- [SET TASK]
Copy every line of the items below that contains the string "typed". Case counts, so a line matches only if its capitalization is the same.

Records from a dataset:

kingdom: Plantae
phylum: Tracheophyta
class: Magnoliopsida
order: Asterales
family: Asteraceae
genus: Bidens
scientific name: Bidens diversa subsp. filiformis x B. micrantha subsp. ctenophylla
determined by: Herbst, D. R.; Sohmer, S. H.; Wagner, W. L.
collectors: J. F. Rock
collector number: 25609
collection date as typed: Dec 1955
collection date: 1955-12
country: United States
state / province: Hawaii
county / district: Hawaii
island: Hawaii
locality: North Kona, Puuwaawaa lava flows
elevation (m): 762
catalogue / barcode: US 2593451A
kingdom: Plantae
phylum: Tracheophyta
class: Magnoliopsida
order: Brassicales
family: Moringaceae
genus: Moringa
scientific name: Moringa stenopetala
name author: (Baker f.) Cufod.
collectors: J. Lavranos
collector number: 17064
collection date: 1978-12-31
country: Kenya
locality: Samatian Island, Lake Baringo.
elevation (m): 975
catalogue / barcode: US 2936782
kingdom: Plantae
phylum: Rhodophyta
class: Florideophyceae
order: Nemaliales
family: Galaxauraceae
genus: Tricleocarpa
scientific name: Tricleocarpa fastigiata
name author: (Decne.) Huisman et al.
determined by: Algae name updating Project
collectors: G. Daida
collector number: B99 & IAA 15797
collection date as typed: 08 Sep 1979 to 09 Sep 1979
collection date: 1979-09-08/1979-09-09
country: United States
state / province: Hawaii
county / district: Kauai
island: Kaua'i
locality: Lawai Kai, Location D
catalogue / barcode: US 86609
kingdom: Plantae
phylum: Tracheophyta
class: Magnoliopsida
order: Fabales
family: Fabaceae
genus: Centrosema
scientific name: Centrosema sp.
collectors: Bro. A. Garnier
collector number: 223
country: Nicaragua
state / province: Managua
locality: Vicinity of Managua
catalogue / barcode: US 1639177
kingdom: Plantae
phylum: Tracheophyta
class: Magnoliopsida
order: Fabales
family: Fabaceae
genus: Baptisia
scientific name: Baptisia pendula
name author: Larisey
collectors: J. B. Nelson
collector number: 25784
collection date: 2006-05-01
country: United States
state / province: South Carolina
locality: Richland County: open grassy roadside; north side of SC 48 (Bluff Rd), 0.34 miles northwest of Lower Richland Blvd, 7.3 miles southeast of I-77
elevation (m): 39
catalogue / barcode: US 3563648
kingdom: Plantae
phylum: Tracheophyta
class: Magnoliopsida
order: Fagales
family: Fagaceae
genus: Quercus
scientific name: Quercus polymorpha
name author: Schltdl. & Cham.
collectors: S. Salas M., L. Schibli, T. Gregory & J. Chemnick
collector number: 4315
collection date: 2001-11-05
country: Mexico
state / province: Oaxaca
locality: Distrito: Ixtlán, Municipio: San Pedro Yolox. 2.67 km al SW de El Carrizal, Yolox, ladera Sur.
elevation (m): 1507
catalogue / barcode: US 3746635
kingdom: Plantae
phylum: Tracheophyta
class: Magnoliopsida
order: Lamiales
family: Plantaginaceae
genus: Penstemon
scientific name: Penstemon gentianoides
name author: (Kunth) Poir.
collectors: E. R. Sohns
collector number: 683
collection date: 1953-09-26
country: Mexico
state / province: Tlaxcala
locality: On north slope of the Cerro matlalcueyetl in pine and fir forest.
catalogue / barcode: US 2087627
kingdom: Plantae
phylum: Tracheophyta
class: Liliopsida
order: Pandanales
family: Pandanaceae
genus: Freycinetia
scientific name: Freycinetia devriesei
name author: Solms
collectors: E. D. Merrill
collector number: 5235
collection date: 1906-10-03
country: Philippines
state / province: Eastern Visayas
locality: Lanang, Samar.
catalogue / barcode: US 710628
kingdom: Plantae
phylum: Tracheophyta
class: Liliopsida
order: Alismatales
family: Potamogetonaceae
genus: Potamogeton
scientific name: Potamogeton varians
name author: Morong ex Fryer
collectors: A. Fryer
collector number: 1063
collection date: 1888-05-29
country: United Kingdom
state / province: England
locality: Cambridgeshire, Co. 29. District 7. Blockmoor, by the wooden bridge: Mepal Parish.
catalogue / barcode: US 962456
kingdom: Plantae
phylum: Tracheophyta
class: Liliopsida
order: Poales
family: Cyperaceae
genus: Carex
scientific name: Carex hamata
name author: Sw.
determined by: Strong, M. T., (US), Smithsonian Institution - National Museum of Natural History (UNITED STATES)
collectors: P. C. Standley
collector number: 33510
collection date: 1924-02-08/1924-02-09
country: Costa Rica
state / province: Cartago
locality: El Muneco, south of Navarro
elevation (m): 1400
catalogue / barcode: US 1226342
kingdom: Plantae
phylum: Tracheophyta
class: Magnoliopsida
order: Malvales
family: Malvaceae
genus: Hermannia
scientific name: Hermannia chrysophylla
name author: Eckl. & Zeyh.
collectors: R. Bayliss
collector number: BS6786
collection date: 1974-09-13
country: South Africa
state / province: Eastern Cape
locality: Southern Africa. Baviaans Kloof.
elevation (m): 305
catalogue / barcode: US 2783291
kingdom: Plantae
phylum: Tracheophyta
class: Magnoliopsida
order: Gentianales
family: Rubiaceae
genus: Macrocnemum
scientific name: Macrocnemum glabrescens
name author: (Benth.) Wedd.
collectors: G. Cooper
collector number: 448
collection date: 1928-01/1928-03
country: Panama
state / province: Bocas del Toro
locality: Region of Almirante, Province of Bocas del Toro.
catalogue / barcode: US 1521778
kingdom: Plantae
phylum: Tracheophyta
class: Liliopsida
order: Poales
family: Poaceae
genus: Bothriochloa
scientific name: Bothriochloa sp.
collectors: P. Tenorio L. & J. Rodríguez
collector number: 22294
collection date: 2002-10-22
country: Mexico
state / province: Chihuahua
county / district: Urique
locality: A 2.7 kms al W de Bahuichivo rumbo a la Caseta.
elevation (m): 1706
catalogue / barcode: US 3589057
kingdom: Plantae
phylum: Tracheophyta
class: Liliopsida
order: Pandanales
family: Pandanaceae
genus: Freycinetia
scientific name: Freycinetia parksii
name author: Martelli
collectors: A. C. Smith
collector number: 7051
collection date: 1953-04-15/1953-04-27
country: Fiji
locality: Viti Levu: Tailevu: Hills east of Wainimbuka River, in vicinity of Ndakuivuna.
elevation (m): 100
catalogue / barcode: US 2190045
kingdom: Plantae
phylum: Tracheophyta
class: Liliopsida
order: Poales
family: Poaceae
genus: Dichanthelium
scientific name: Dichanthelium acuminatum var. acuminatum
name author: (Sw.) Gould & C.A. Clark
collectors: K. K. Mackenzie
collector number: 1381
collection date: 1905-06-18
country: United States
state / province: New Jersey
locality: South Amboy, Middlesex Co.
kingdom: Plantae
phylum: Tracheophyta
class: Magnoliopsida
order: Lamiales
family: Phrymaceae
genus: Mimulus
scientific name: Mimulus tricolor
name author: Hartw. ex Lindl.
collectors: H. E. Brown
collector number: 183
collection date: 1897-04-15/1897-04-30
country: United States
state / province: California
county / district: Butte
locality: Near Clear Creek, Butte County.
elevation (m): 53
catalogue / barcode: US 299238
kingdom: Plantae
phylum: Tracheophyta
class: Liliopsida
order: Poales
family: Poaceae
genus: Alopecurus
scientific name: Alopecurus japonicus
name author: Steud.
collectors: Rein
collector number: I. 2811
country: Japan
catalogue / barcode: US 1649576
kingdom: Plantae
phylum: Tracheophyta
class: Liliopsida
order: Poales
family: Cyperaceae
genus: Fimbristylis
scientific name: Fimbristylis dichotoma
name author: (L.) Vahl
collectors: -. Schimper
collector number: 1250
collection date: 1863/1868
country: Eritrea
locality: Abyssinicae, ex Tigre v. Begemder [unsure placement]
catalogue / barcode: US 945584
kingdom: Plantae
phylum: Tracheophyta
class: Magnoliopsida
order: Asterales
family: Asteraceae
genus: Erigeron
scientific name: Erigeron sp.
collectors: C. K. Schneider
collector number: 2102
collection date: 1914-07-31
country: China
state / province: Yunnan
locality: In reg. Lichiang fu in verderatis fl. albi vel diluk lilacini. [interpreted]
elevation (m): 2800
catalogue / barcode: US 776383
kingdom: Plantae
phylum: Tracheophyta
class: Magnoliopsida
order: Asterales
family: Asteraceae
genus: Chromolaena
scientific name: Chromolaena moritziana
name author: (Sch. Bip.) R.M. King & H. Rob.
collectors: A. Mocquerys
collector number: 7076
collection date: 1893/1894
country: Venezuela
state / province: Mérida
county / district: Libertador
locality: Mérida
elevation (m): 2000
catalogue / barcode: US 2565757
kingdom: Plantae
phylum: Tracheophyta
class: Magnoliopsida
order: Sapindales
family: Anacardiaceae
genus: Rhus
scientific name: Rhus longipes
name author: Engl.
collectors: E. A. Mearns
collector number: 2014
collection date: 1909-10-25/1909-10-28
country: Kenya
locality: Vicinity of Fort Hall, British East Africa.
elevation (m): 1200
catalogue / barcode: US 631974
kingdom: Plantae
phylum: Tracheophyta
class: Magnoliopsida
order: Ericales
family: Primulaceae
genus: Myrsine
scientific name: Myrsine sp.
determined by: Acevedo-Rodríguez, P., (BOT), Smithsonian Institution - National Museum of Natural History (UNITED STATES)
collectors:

- [RESULT]
collection date as typed: Dec 1955
collection date as typed: 08 Sep 1979 to 09 Sep 1979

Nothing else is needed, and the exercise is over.